TASK ITEM
Within the material below, how many lines carry the word "coordinate"? Only that number is wanted.

PROVIDED DATA
....................
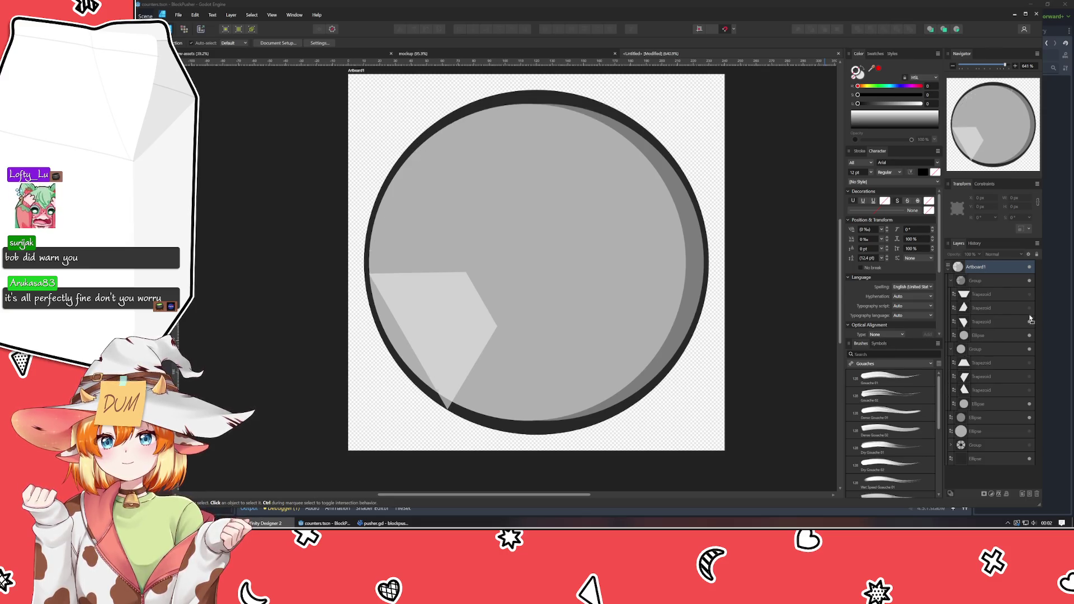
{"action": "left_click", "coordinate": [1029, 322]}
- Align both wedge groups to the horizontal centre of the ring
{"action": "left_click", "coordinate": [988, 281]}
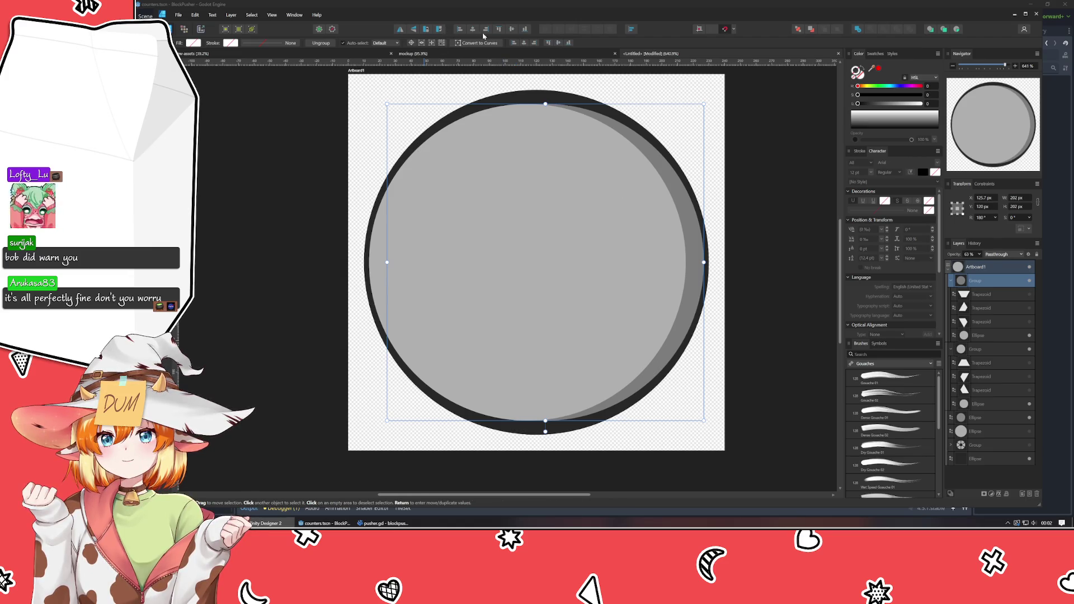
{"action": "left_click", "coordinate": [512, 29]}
....................
EXPECTED OUTPUT
3